Immer wieder beobachte ich fasziniert, wie mir begegnende oder auch mir näher bekannte Menschen danach streben, etwas oder jemand bestimmtes zu sein. Meistens etwas, das sie bei anderen gesehen haben und auch haben oder sein wollen. Neid ist bei vielen ein Motor, oft greift auch das Nesthäkchen-Syndrom: Auf die billige Tour an Erfolge kommen, für die andere hart arbeiten – so wie das jüngste Kind einer Familie immer von Entwicklungen profitiert, die eigentlich andere betroffen haben.

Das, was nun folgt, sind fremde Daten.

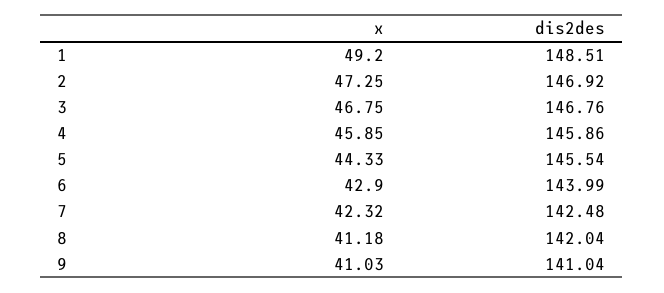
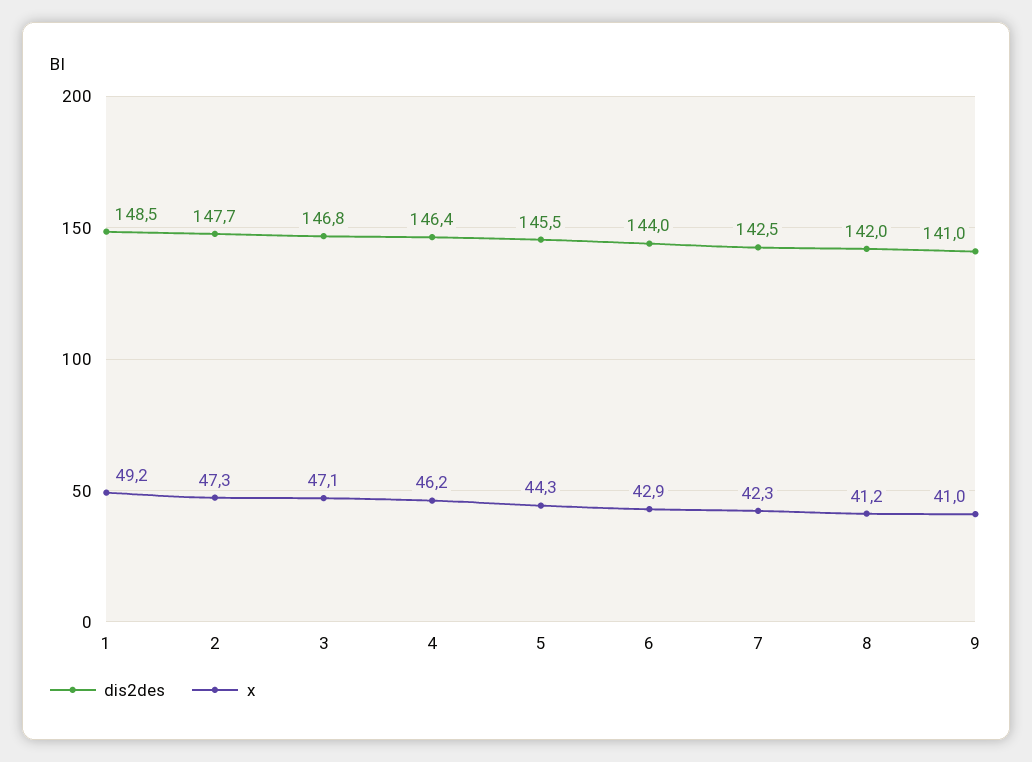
  {
    "x": {
      "1": 49.2,
      "2": 47.25,
-     "3": 46.75,
+     "3": 47.1,
-     "4": 45.85,
+     "4": 46.2,
      "5": 44.33,
      "6": 42.9,
      "7": 42.32,
      "8": 41.18,
      "9": 41.03
    },
    "dis2des": {
      "1": 148.51,
-     "2": 146.92,
+     "2": 147.7,
      "3": 146.76,
-     "4": 145.86,
+     "4": 146.4,
      "5": 145.54,
      "6": 143.99,
      "7": 142.48,
      "8": 142.04,
      "9": 141.04
    }
  }

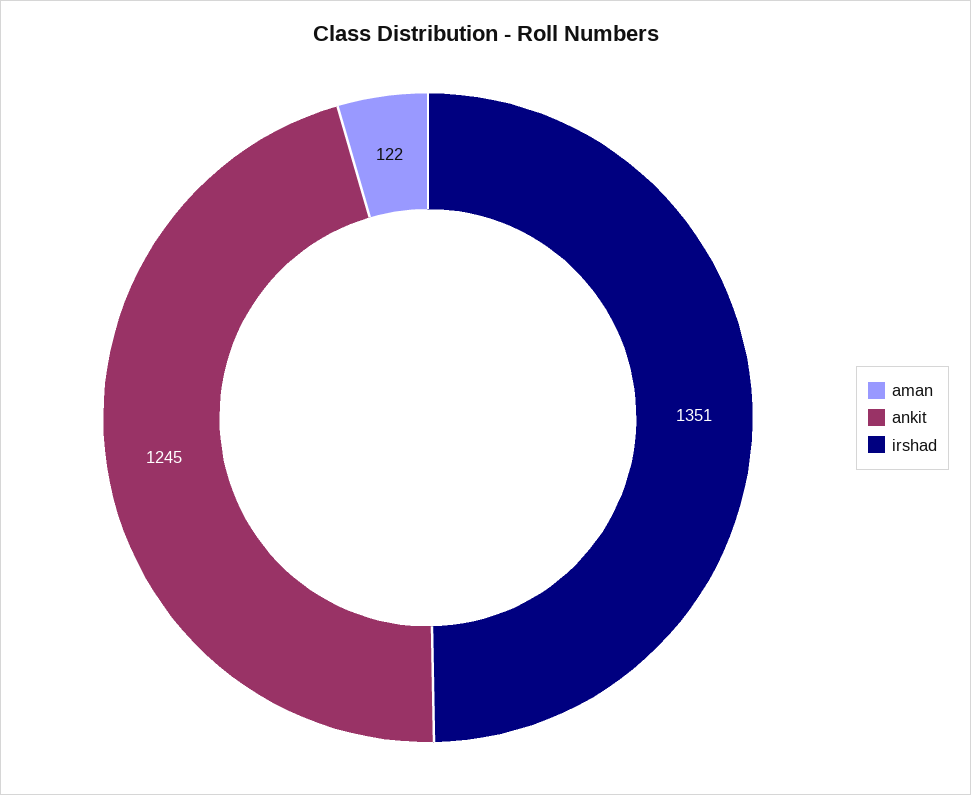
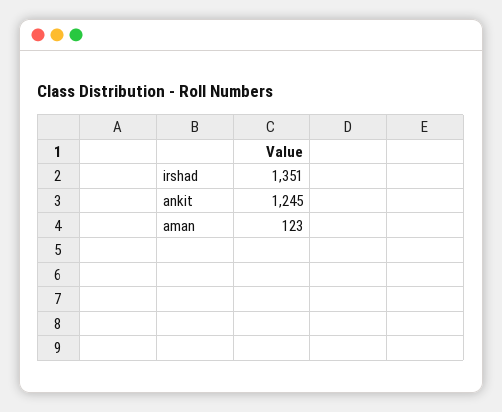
  {
-   "aman": 122,
+   "aman": 123,
    "ankit": 1245,
    "irshad": 1351
  }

Das kenne ich so gar nicht: Etwas »auch« sein wollen, das andere sind. Ich habe ganz stark das umgekehrte Phänomen. Schon immer wusste ich, wie ich nicht leben wollte – oft sofort, nachdem ich es bei anderen sah. Jahrelang habe ich zum Beispiel in kalter Panik gelebt, ich könnte mich fast ohne mein Zutun in eines dieser noch recht jungen dumpfen weiblichen Wesen im Anorak verwandeln, die entleerten Gesichts ein paar Kinder durch Parkanlagen zerren (und bestimmt heimlich zu Hause ein ganz, ganz tolles und intensives und hochintellektuelles Leben führen, aber alleine dieser Gesichtsausdruck ....). Mit einem richtigen Ruck der Erleichterung stellte ich dann irgendwann fest, dass ich nun glücklicherweise zu alt war, um so eine ja doch recht typische Frau mit einem entleerten Gesicht, einem engen Horizont und zu wenig beruflichen und anderen zukünftigen Aussichten zu werden. Kein Scherz. Genau so war das.
Und jetzt wieder so eine Phase, in der ich andere – in meinem Alter? Oder wenigstens ungefähr – dabei beobachte, wie sie Dinge tun, die ich niemals sein werde, solange ich es irgendwie verhindern kann. Und ich schätze mal, ich kann.